**What you need to do:**
1. In the email about breaking strings, what does Jim Harvey's "Rule of Six" state?
2. Write the next part of the email about breaking strings, starting after its last sentence.

**Excerpted text:**
Breaking strings...

Gilreath@aol.com Gilreath@aol.com
Thu, 2 Jul 1998 22:00:50 EDT


Phil,

Several thoughts

First, I generaly subscribe to Jim Harvey's "Rule of Six."  If 6 or more of
any one item breaks or is broken, then the whole set needs to be replaced.
This could potentially apply here.

Second, did the strings show particular amounts of rust?  Did you lower them
to break the rust bond at the bearing points before raising the pitch? How
much pitch correction was involved?  Several things that can have a bearing
(no pun intended) on the situation.

Third, what did the break itself look like?  Wolfenden addresses this and
describes several patterns of breakage in his book.  (I'm sure plenty of other
folks have since then and I've heard it brought up in classes by people like
Ray Chandler and Jim Ellis.)

Fourth, are you heading up to the convention?  If so, bring a sample or two
along and ask some of the folks who have a lot of experience in the field and
you'll be aat all the things you'll find out.

**Dataset extract:**
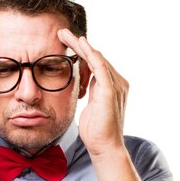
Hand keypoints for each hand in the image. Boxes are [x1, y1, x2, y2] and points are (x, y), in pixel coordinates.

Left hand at [57, 29, 128, 157]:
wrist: (104, 148)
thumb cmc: (96, 133)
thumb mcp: (90, 108)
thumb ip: (90, 94)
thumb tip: (83, 86)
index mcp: (112, 87)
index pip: (96, 64)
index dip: (81, 52)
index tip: (65, 44)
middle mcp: (118, 83)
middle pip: (96, 57)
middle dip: (78, 44)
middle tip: (61, 33)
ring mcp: (116, 85)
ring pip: (96, 58)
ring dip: (80, 45)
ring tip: (64, 35)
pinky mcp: (110, 90)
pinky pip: (99, 66)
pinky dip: (90, 53)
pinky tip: (80, 43)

**Exercise answers:**
1. If six or more of any one item break or are broken, the whole set needs to be replaced.

2.
Hope this helps a little and look forward to seeing some of you folks from the
list next week.

Allan

Allan L. Gilreath, RPT
Gilreath Piano & Organ Co.
Calhoun, GA USA
Gilreath@aol.com

In a message dated 98-07-02 21:39:25 EDT, you write:

<< 'm a newbie at tuning and ran across this situation- I was tuning an
 old (1920's) Edward Mason grand with the original strings. A quarter of
 the way through, pop! broke a treble string. No problem, I need the
 practice installing strings.Then pop!, another one.
 Pop...pop...pop...all the way up to ten broken treble strings, five or
 six notes apart, before I quit.  Yes, I used liquid wrench on the vbar
 and agraffes.  My question is-  how many strings should one break before
 declaring the piano untunable and in need of a restringing or
 rebuilding.  The owner is only interested in having it "tuned."  Any
 advice?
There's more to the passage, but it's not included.